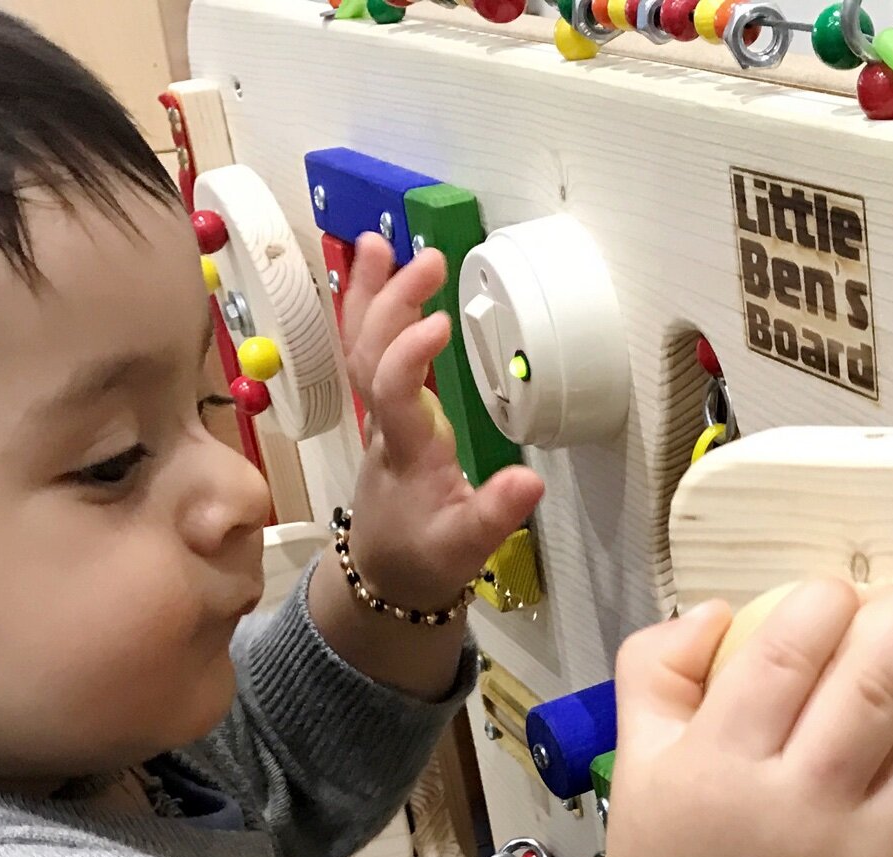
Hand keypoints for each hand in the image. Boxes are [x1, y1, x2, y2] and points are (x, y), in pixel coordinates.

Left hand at [338, 232, 541, 610]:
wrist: (384, 576)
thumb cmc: (426, 558)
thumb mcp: (467, 547)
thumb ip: (496, 513)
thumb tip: (531, 480)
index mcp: (407, 451)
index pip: (395, 392)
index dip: (409, 354)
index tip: (441, 321)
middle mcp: (385, 424)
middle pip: (372, 354)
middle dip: (392, 303)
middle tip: (427, 259)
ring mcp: (379, 415)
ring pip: (362, 347)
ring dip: (369, 295)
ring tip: (378, 243)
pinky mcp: (383, 411)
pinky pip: (369, 352)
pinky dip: (370, 311)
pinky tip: (378, 276)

________________________

The entries above, without their pictures, should be written out exactly.

— Answer section —
Hand keypoints for each hand in the image. Boxes are [x1, y1, x2, y2] and points are (x, y), in pixel coordinates.

Left hand at [338, 232, 541, 610]:
wrist: (384, 576)
thumb cmc: (426, 558)
thumb mcp: (467, 547)
thumb ip: (496, 513)
thumb tip: (531, 480)
index mcp: (407, 451)
index pip: (395, 392)
index dip: (409, 354)
index tip: (441, 321)
middle mcp: (385, 424)
middle pip: (372, 354)
middle dip: (392, 303)
middle tip: (427, 259)
ring mcp: (379, 415)
ring pip: (362, 347)
ring dip: (369, 295)
ring tip: (378, 243)
pinky mcp: (383, 411)
pinky pip: (369, 352)
pinky dip: (370, 311)
pinky tip: (378, 276)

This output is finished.